ING Investment Management (ING IM) says unprecedented challenges facing the insurance sector mean insurers must take significant steps to adapt their investment strategies, presenting important opportunities for the investment management industry. ING IM sees the insurance sector as an important growth market, and plans to increase its focus here by, for example, offering new insurance specific investment strategies. These will include focusing on new and alternative asset classes such as senior bank loans, infrastructure debt, ECA (Export Credit Agency) and SME (small and medium enterprises).
The majority of insurers have seen their investment income fall in recent years, and new research from ING IM among UK-based active fund managers and investment intermediaries reveals 44% think this has contributed towards falling dividends in the sector. Some 13% claim they have a ‘significant’ influence. Moreover, only 22% believe falling investment returns for insurers have ‘bottomed out’ and will increase. Some 20% expect them to fall further, with 47% anticipating they will stay about the same for the next 12 months.
Jelle van der Giessen, deputy CIO, ING IM said: “Falling investment returns have been a headache for insurers who are asking themselves when investment earnings will be able to increase and how to position their asset allocation to generate the necessary returns. In addition to this Solvency II regulation will also cause challenges, placing potential further pressure on dividends.
“Insurers have to change their asset allocation strategies for the new environment they find themselves in, and this will mean placing a greater focus on new asset classes. We have been working with insurers for many years and have a strong advantage here over other asset managers. We have a dedicated CIO for the sector, investment strategies developed for insurers and we are able provide the necessary reporting needed in an increasingly regulated environment. In addition to this, we have considerable experience in many of the asset classes insurers are increasingly focusing on.”

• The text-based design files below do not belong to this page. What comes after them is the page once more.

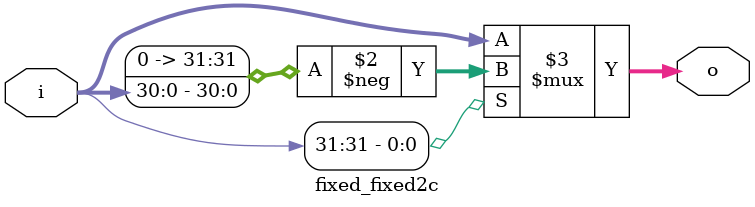
<source format=sv>
`default_nettype none
`timescale 1ns / 1ps

module fixed_fixed2c #(
    parameter N = 32
    ) (
    input wire logic        [N-1:0] i,
    output     logic signed [N-1:0] o
    );

    assign o = i[N-1] ? -i[N-2:0] : i;

endmodule

</source>
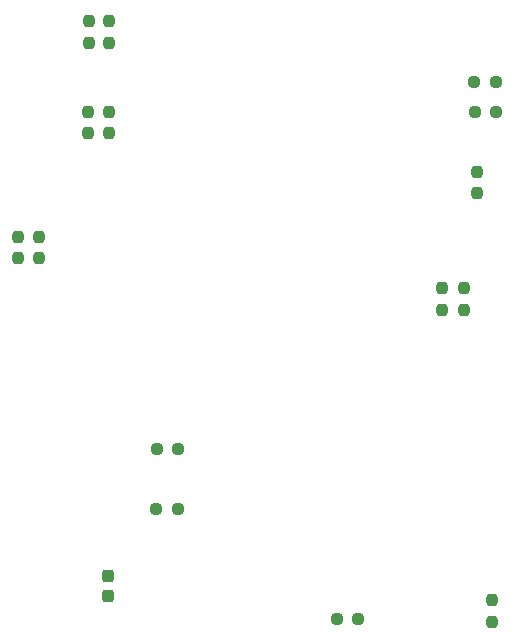
<source format=gbr>
%TF.GenerationSoftware,KiCad,Pcbnew,7.0.1*%
%TF.CreationDate,2023-04-12T13:42:12+09:00*%
%TF.ProjectId,KiCad,4b694361-642e-46b6-9963-61645f706362,rev?*%
%TF.SameCoordinates,PX7270e00PY8b3c880*%
%TF.FileFunction,Paste,Top*%
%TF.FilePolarity,Positive*%
%FSLAX46Y46*%
G04 Gerber Fmt 4.6, Leading zero omitted, Abs format (unit mm)*
G04 Created by KiCad (PCBNEW 7.0.1) date 2023-04-12 13:42:12*
%MOMM*%
%LPD*%
G01*
G04 APERTURE LIST*
G04 Aperture macros list*
%AMRoundRect*
0 Rectangle with rounded corners*
0 $1 Rounding radius*
0 $2 $3 $4 $5 $6 $7 $8 $9 X,Y pos of 4 corners*
0 Add a 4 corners polygon primitive as box body*
4,1,4,$2,$3,$4,$5,$6,$7,$8,$9,$2,$3,0*
0 Add four circle primitives for the rounded corners*
1,1,$1+$1,$2,$3*
1,1,$1+$1,$4,$5*
1,1,$1+$1,$6,$7*
1,1,$1+$1,$8,$9*
0 Add four rect primitives between the rounded corners*
20,1,$1+$1,$2,$3,$4,$5,0*
20,1,$1+$1,$4,$5,$6,$7,0*
20,1,$1+$1,$6,$7,$8,$9,0*
20,1,$1+$1,$8,$9,$2,$3,0*%
G04 Aperture macros list end*
%ADD10RoundRect,0.237500X0.237500X-0.300000X0.237500X0.300000X-0.237500X0.300000X-0.237500X-0.300000X0*%
%ADD11RoundRect,0.237500X-0.237500X0.250000X-0.237500X-0.250000X0.237500X-0.250000X0.237500X0.250000X0*%
%ADD12RoundRect,0.237500X0.250000X0.237500X-0.250000X0.237500X-0.250000X-0.237500X0.250000X-0.237500X0*%
%ADD13RoundRect,0.237500X0.237500X-0.250000X0.237500X0.250000X-0.237500X0.250000X-0.237500X-0.250000X0*%
%ADD14RoundRect,0.237500X-0.250000X-0.237500X0.250000X-0.237500X0.250000X0.237500X-0.250000X0.237500X0*%
G04 APERTURE END LIST*
D10*
%TO.C,C1*%
X9425000Y9025000D03*
X9425000Y7300000D03*
%TD*%
D11*
%TO.C,R15*%
X41900000Y6942500D03*
X41900000Y5117500D03*
%TD*%
%TO.C,R14*%
X40650000Y43225000D03*
X40650000Y41400000D03*
%TD*%
%TO.C,R13*%
X37725000Y33350000D03*
X37725000Y31525000D03*
%TD*%
%TO.C,R12*%
X39575000Y33350000D03*
X39575000Y31525000D03*
%TD*%
D12*
%TO.C,R11*%
X30600000Y5400000D03*
X28775000Y5400000D03*
%TD*%
D11*
%TO.C,R10*%
X7750000Y48300000D03*
X7750000Y46475000D03*
%TD*%
%TO.C,R9*%
X9485000Y48300000D03*
X9485000Y46475000D03*
%TD*%
%TO.C,R8*%
X7775000Y55975000D03*
X7775000Y54150000D03*
%TD*%
%TO.C,R7*%
X9525000Y55975000D03*
X9525000Y54150000D03*
%TD*%
D12*
%TO.C,R2*%
X40420000Y50850000D03*
X42245000Y50850000D03*
%TD*%
%TO.C,R1*%
X42285000Y48310000D03*
X40460000Y48310000D03*
%TD*%
D13*
%TO.C,R4*%
X3575000Y35900000D03*
X3575000Y37725000D03*
%TD*%
D14*
%TO.C,R6*%
X13510000Y14640000D03*
X15335000Y14640000D03*
%TD*%
D13*
%TO.C,R3*%
X1775000Y35900000D03*
X1775000Y37725000D03*
%TD*%
D14*
%TO.C,R5*%
X15375000Y19720000D03*
X13550000Y19720000D03*
%TD*%
M02*

</source>
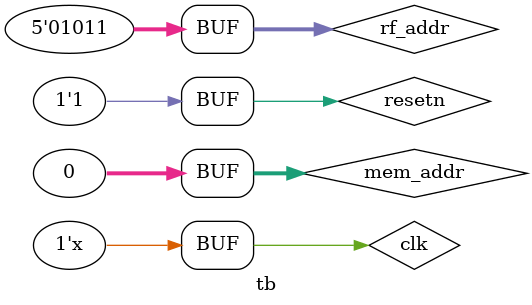
<source format=v>
`timescale 1ns / 1ps

module tb;

    // Inputs
    reg clk;
    reg resetn;
    reg [4:0] rf_addr;
    reg [31:0] mem_addr;

    // Outputs
    wire [31:0] rf_data;
    wire [31:0] mem_data;
    wire [31:0] cpu_pc;
    wire [31:0] cpu_inst;

    // Instantiate the Unit Under Test (UUT)
    single_cycle_cpu uut (
        .clk(clk), 
        .resetn(resetn), 
        .rf_addr(rf_addr), 
        .mem_addr(mem_addr), 
        .rf_data(rf_data), 
        .mem_data(mem_data), 
        .cpu_pc(cpu_pc), 
        .cpu_inst(cpu_inst)
    );

    initial begin
        // Initialize Inputs
        clk = 1;
        resetn = 0;
        rf_addr = 0;
        mem_addr = 0;
        #100;
        resetn = 1;
    
        rf_addr = 1;
        #10;
        rf_addr = 2;
        #10;
        rf_addr = 3;
        #10;       
        rf_addr = 4;
        #10;  
        rf_addr = 5;
        #10;
        mem_addr = 32'H00000014;
        #10;          
        rf_addr = 6;
        #10;      
        rf_addr = 7;
        #10;      
        rf_addr = 8;
        #10;       
        rf_addr = 9;
        #10;
        mem_addr = 32'H0000001c;   
        #10;      
        rf_addr = 10;
        #10;       
        rf_addr = 11;
        mem_addr = 32'H00000000;
        #10;
      
    end
    always #5 clk=~clk;
endmodule

</source>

ING IM’s research reveals that 49% of fund managers and financial intermediaries interviewed believed insurers have increased their exposure to new asset classes over the past 12 months such as infrastructure and lending to commercial property companies. Just over one in six (17%) said their allocation here has not changed, and 1% said they thought it had fallen.
When asked about the next three years, 77% of those interviewed said they expect insurers to increase their exposure to these new asset classes – 13% expect a ‘significant’ increase here.
Jelle van der Giessen, deputy CIO, ING IM continues: “The trend within the European insurance sector over the past few years shows already some evidence of insurers searching for yield enhancement by increasing their investment exposures to infrastructure and mortgage loans in alternative to both equities and corporate bonds. In particular life companies that need to match long duration liabilities have shifted their asset allocations towards these new asset classes and we believe this is a trend set to continue.”